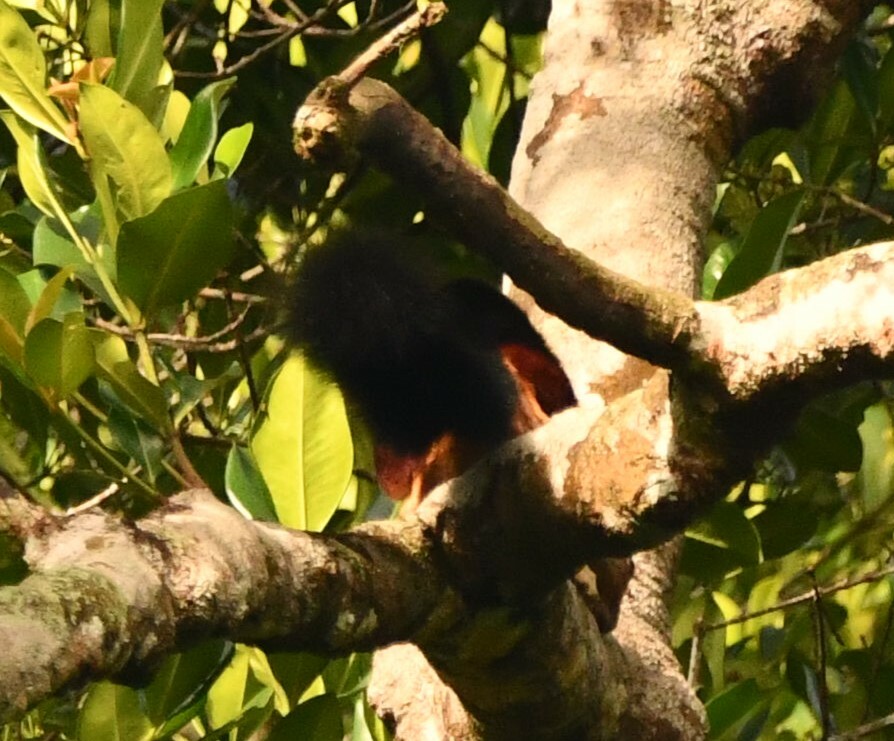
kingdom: Animalia
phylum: Chordata
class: Mammalia
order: Rodentia
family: Sciuridae
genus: Ratufa
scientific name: Ratufa indica
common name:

---

What to work on »
Rewrite the lines above with every "common name" replaced by "vernacular name", keeping all else unchanged. Leave out the picture.

Right answer »
kingdom: Animalia
phylum: Chordata
class: Mammalia
order: Rodentia
family: Sciuridae
genus: Ratufa
scientific name: Ratufa indica
vernacular name:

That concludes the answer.